SEATTLE — By today’s standards, it was a much slower, simpler time. It’s a bygone era that really wasn’t all that long ago – the age of the neighborhood video store.
“You walk in the door and it’s like walking in a candy store,” said Billy Thompson.
“Just full of happy, nostalgic, good memories,” added his wife Olivia.
The 1980s gave us the VCR and Golden Age of Video, which eventually gave way to the DVDs of the 1990s. The new age is one of nonstop streaming that has the Thompsons swimming against the current.
When it’s time for Friday family movie night with their two boys, they don’t sign in to Netflix, Hulu or Amazon. They go “back to the future” at Reckless Video.
“We basically kinda relive what we did as kids,” said Billy. “We get the popcorn and the Red Vines and do our thing.”
Mike Kelley opened Reckless Video in Seattle’s Maple Leaf neighborhood 30 years ago. The store survived three recessions and the owners even rebuilt after a 2001 fire that destroyed the original building.
“It’s what I love,” Kelley said. “We couldn’t let it go.”
Feeling somewhat fireproof, Reckless rolled on. For the longest time, Reckless’s biggest competitor was Blockbuster. Kelley outlasted that behemoth, but soon another monster emerged, threatening to devour everything in its path.
“Netflix definitely got our attention,” Kelley said. “We thought we could survive. It was when other people started talking about it, and it became part of their vernacular, that we started to get kind of worried.”
As streaming services expanded, Kelley’s little neighborhood shop struggled to keep up.
By 2019, Reckless was close to shutting down forever, but Kelley refused to shut the doors on the little blue house he loved.
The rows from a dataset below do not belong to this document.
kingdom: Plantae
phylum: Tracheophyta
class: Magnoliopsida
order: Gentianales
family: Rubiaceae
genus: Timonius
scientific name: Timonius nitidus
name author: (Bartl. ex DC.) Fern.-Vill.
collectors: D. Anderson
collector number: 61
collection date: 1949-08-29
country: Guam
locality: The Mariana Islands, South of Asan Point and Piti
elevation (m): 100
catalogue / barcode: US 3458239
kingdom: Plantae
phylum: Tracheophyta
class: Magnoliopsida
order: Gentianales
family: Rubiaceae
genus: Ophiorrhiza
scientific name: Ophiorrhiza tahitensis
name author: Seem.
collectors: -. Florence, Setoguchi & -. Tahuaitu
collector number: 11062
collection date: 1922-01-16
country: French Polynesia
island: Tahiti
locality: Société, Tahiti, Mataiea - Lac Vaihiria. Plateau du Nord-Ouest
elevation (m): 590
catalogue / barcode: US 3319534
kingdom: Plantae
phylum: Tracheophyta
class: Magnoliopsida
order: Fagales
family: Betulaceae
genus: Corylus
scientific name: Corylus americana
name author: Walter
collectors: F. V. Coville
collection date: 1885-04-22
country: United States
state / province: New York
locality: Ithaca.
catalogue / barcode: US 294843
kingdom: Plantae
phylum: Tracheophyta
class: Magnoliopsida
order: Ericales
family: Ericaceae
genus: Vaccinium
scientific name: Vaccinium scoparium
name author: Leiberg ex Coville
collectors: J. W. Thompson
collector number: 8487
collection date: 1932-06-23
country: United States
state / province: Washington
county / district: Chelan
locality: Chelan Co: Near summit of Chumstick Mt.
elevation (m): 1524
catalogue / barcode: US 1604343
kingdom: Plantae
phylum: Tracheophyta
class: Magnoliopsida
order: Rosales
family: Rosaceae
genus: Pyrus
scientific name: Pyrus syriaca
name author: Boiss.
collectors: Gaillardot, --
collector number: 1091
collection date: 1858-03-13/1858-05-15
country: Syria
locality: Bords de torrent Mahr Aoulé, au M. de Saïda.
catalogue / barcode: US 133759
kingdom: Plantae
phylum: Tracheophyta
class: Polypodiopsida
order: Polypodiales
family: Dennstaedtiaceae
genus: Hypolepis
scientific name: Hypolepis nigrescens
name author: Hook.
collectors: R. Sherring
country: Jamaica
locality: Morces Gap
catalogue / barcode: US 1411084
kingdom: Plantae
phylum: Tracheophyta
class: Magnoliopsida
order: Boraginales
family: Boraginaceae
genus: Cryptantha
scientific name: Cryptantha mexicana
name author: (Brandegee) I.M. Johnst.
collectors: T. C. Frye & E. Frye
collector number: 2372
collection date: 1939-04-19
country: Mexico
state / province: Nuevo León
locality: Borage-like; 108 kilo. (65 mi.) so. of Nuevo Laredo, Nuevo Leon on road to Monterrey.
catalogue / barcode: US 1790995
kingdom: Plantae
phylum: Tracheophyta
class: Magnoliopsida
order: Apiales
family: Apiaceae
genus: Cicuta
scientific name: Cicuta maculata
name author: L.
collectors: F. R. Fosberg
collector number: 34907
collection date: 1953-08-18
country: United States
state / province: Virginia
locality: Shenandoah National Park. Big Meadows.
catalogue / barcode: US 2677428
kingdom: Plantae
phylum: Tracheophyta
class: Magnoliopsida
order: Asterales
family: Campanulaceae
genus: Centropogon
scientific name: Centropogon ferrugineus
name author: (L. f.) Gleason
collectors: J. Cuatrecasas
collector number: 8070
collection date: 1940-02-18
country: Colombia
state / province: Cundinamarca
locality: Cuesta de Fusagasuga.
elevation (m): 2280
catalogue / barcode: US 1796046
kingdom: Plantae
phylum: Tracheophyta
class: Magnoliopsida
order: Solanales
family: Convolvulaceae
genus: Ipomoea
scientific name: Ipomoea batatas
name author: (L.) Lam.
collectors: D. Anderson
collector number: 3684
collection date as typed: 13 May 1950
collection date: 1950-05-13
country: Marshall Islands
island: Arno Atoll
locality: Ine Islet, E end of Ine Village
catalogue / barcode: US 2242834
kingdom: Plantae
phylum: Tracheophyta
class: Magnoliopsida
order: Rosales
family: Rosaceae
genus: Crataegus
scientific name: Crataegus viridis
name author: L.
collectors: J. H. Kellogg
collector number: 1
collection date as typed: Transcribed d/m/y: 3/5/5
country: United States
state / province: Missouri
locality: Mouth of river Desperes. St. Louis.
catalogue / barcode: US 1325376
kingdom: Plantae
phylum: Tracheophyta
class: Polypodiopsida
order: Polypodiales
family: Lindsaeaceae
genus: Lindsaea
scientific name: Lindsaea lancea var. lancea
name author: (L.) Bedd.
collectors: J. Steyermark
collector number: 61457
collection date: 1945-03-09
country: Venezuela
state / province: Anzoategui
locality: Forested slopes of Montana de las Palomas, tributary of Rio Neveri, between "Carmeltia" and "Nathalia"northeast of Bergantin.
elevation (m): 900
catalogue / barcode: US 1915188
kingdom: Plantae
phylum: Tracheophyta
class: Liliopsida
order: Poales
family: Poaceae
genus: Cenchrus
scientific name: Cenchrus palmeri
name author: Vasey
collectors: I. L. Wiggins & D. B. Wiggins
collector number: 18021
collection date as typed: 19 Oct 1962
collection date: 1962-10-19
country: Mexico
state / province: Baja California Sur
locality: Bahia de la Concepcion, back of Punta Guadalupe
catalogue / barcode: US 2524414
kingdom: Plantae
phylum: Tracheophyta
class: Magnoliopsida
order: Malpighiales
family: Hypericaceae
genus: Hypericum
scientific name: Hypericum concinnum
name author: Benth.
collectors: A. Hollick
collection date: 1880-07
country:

“It’s my home,” he said. “We take care of our home.”
When we set out to do this story it was supposed to be about how Reckless Video managed to survive for so long, in the face of such great odds. In the middle of production, however, Kelley came to us with a major plot twist.
Out of nowhere, he announced, “It’s time to close the business. Financially, it is no longer viable.”
Kelley told us this just before 5 o'clock on a sunny Friday afternoon. Business in the shop was brisk. A new customer had just signed up for a membership. A dad came inquiring about summer work for his kid.
But Kelley knew it was all too late.
“It’s tough,” he said. “Opening Reckless Video and working in the neighborhood has been much of my life.”
The mounting pressure of the pandemic closure was the last straw, Kelley said. He confided in us, he hasn't taken a paycheck from the business in five years. He told us he has been paying employees out of his own pocket.
In fact, Kelley admitted the only thing that’s been keeping Reckless Video open is the revenue from the hardware store he owns right next door.
“I didn’t want to make a rash decision, but this has been coming for a while,” he said. “It’s just time.”
Kelley recalled his first six weeks in business when he had no employees and ran the place 12 hours a day by himself.
“I’d take naps on the floor when I could to get some rest,” he chuckled.
The family business turned out to be a movie of Kelley’s life, following him through the ups and downs, the plot twists, and now the final scene of this film.
“Reckless is what I did. It was me,” he said.
For Billy and Olivia Thompson, it’s the end of the last vestige of their childhoods.
And for their boys Leo, 7, and Bodhi, 4, the Friday family movie night will never be the same.
Mike Kelley released a statement thanking the community for its support over the past 30 years. Reckless Video’s last day will be July 31.
While Reckless was Seattle’s last family-owned video store, Scarecrow Video, in the city’s Ravenna neighborhood, transitioned to nonprofit status several years ago and is still operating.